### Provided records
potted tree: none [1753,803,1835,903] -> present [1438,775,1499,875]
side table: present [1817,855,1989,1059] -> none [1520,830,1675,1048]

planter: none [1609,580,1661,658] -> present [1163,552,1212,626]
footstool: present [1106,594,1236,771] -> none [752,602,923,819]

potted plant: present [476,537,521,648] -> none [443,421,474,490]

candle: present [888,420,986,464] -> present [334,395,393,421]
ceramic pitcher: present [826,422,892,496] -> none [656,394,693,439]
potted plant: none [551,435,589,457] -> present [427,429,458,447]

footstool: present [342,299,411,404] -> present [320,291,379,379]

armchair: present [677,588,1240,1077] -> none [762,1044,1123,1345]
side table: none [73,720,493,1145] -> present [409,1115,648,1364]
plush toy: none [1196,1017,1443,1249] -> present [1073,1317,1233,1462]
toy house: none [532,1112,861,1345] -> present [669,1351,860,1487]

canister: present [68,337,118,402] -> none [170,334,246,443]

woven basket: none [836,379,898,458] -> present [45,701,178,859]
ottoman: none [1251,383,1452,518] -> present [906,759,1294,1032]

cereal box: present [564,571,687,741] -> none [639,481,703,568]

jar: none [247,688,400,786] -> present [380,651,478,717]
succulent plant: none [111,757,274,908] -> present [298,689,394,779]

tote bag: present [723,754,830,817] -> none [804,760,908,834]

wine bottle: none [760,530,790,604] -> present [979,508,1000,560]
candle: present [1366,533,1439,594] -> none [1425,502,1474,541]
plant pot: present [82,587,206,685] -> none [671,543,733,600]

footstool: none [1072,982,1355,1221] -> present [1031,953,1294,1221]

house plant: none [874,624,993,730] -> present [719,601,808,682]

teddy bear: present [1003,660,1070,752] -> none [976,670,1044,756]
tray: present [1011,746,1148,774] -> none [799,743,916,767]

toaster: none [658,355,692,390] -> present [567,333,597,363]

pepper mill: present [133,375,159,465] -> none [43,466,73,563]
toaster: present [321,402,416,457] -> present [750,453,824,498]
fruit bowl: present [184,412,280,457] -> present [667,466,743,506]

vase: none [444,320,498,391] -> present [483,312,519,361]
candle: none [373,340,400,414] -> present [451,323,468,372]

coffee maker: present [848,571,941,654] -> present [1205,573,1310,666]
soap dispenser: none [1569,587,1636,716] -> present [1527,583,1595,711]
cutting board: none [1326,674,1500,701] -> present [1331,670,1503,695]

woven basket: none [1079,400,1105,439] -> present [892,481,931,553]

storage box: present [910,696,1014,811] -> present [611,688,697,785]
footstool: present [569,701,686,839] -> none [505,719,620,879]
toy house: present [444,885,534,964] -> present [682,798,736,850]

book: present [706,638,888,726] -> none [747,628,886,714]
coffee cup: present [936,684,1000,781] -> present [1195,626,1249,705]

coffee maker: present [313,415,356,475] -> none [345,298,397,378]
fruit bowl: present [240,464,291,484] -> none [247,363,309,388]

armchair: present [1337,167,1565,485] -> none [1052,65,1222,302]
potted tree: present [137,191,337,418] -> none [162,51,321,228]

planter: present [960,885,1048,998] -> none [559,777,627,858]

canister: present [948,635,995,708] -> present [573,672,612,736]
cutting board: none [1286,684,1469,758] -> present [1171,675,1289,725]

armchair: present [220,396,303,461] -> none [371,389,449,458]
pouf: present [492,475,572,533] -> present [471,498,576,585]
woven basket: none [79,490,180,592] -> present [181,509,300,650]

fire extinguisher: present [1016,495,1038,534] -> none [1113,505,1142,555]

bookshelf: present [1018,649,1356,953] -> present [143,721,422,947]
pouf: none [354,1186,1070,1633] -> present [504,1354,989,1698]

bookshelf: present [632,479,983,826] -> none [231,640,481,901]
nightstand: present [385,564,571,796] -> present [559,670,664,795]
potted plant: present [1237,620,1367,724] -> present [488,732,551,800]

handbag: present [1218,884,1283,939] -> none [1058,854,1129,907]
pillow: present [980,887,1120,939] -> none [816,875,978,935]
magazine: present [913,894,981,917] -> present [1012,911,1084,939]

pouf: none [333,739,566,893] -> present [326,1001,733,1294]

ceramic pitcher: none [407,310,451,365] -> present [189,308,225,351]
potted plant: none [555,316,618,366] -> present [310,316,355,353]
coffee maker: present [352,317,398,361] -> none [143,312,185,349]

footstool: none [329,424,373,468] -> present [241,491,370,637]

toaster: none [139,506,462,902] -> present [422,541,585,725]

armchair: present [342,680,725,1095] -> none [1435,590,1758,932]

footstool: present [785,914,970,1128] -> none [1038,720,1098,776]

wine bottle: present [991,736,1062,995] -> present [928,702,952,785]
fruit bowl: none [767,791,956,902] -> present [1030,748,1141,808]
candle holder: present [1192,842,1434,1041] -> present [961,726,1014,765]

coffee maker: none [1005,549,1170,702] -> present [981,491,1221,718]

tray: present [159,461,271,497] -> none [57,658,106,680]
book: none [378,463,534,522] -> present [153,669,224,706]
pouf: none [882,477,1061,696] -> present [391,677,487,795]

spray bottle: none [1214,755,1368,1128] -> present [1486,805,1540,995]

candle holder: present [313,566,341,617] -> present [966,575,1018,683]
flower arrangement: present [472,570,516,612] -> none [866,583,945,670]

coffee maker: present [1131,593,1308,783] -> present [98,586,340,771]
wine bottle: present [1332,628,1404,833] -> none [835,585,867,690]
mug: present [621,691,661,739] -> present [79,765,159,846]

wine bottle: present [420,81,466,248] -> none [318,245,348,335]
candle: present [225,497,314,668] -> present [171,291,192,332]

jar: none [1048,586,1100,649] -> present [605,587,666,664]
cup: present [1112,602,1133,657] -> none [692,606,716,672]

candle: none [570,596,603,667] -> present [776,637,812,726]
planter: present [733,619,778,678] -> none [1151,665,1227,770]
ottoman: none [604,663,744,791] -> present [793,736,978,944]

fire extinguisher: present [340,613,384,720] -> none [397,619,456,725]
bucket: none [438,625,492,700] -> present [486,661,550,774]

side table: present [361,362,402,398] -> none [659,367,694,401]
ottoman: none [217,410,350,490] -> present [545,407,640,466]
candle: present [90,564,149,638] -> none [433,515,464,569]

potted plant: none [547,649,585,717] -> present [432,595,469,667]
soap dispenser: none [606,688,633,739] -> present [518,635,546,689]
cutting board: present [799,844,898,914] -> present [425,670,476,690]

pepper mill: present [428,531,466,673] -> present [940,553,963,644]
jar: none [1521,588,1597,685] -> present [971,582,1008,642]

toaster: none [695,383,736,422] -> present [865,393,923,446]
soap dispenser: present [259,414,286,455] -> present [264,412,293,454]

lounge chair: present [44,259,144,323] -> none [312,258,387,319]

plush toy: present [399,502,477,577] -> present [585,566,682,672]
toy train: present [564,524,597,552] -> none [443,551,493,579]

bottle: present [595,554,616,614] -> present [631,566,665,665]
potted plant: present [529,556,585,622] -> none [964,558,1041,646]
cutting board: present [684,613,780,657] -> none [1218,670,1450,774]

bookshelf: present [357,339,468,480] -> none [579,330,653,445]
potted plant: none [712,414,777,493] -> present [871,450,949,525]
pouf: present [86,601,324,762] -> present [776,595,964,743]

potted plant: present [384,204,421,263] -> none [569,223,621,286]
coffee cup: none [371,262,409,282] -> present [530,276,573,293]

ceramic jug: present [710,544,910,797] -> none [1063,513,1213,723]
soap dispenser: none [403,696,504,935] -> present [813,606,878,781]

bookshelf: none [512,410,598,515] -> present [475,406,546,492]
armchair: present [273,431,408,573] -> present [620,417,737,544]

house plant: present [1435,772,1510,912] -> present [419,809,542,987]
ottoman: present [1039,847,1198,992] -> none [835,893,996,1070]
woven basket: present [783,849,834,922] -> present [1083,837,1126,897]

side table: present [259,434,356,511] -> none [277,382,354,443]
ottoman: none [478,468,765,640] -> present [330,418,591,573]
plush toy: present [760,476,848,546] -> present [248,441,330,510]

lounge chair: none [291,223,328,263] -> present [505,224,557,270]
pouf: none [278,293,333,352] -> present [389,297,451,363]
######
_Your assignment:_ In the listing above, find the line with "potted tree: present" and the line with "canister: present [948,635,995,708]", then print exactly those lines and every line between them.

_Exercise answer:_
potted tree: present [137,191,337,418] -> none [162,51,321,228]

planter: present [960,885,1048,998] -> none [559,777,627,858]

canister: present [948,635,995,708] -> present [573,672,612,736]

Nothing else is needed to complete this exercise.